If only it were that simple.

What are virtual waiting rooms (aka website queuing)?

Virtual waiting rooms are a way to limit the number of users on your website at one time.

They are used to protect your website during unexpected peak traffic events, so that a portion of users are still able to navigate, search, and transact with the website, rather than all users suffering delays and outages.

Virtual waiting rooms sit in front of your website, and only let users through when they think there is capacity on your website.

There are an assortment of virtual waiting room or website queuing solutions around, some provided by third-parties to add to your site via a simple integration, others custom designed by the site owners from scratch. If you’ve ever bought tickets to a popular concert or sporting event online you’ve likely experienced such a system.

Section offers a Virtual Waiting Room module for customers to deploy alongside other modules in their edge stack – for example caching, web application firewall (WAF), bot management, A/B testing, custom containers, etc.

But why not just address the underlying concern and scale your infrastructure?

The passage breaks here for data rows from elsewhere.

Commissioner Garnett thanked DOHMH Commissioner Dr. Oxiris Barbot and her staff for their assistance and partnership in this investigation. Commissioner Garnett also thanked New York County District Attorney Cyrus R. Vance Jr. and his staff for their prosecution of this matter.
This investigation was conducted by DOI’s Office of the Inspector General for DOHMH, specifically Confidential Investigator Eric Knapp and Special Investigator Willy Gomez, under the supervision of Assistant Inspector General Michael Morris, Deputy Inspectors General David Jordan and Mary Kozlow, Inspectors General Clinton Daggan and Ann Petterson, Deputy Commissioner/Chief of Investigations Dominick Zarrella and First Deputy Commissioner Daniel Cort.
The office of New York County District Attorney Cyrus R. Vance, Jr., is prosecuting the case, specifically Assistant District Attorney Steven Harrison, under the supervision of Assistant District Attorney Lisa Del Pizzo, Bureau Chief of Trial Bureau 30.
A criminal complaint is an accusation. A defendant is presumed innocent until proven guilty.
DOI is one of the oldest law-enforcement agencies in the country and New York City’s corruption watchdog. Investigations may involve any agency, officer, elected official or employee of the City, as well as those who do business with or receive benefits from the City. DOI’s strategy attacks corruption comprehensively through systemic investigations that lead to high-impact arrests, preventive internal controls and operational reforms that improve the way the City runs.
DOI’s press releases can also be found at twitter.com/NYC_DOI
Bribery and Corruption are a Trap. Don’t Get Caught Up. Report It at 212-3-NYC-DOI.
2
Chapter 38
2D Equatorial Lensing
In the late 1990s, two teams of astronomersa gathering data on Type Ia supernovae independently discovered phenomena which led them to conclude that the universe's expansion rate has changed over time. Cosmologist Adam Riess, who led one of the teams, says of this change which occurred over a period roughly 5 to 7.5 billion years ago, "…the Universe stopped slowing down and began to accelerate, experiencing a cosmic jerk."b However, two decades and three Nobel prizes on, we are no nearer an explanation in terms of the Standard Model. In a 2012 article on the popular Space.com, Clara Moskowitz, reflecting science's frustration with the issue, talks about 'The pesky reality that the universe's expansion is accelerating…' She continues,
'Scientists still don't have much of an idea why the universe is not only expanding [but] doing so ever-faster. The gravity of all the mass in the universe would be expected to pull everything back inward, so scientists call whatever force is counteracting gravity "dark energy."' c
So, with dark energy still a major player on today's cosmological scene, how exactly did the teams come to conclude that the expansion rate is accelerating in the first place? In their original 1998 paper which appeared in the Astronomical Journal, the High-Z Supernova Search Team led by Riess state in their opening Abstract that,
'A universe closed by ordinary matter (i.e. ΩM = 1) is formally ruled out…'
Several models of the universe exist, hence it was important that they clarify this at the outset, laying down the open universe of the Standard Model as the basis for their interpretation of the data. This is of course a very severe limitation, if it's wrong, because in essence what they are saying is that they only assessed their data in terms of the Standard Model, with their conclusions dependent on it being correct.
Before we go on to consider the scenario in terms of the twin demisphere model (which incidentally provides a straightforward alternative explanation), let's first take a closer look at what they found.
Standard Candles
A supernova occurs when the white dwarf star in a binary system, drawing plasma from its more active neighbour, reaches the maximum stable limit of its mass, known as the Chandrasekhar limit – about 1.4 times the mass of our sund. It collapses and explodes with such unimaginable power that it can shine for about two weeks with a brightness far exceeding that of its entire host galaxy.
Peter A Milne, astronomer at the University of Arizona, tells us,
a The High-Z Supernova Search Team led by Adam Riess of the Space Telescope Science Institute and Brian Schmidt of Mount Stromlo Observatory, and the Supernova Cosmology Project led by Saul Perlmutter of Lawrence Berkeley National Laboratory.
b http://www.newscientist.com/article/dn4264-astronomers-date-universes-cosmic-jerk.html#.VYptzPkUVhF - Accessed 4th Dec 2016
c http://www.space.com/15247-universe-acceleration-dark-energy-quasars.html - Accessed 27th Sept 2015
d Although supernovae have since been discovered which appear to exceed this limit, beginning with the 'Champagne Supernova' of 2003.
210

In the modern world of elastic cloud infrastructure, automated scaling, and granular billing, it is tempting to suggest that we shouldn’t need to restrict the number of concurrent users accessing a service anymore. We should be able to add all the hardware we need to service the demand for the duration of the increased traffic, and then deprovision it all afterward, only paying for what was needed while it was being used.

Scaling Out

Scaling out, or adding more servers, is what the cloud excels at, but many existing software architectures were not designed to scale this way. One example is the single-master model often found in popular database systems: no matter how many replicas are added, there is always one server that needs to coordinate the rest and will be the bottleneck.

Scaling Up

Scaling up, or adding more CPU, RAM, disk, or network capacity to the same number of servers, is also an option in most clouds but can be tricky when applying such changes can disrupt availability to the service, or when you’re already using one of the largest instance types, or the large types are not available in the datacenter you need it to be in.

Hybrid Approach

One approach is to use a virtual waiting room to guide infrastructure scaling decisions. Building for a very large scale is simply waste for many systems until there is evidence that large scale needs to be supported. Using a queue allows the system to be online for most users instead of offline for all, and frees the engineers to focus on implementing better scaling solutions instead of fire fighting.

Planning for traffic surges

Recent circumstances have left many DevOps teams scrambling to support increased online traffic volumes, highlighting the need for ongoing preparation for these types of events. ITNews recently covered the pacing efforts of Coles Liquor, one of Australia’s largest liquor retailers, calling out years of background prep as the reason they’ve been able to handle the ‘digital stock-up surge’.

“We have been doing a lot of stress testing over the last couple of years since I joined Coles.” Juan De La Pava, martech and performance manager for Coles Liquor

Regular performance, load, and stress tests are an important part of the development lifecycle. It’s critical that teams continually reevaluate systems, resources, and processes to ensure there aren’t gaps or underinvestments in technology and/or people.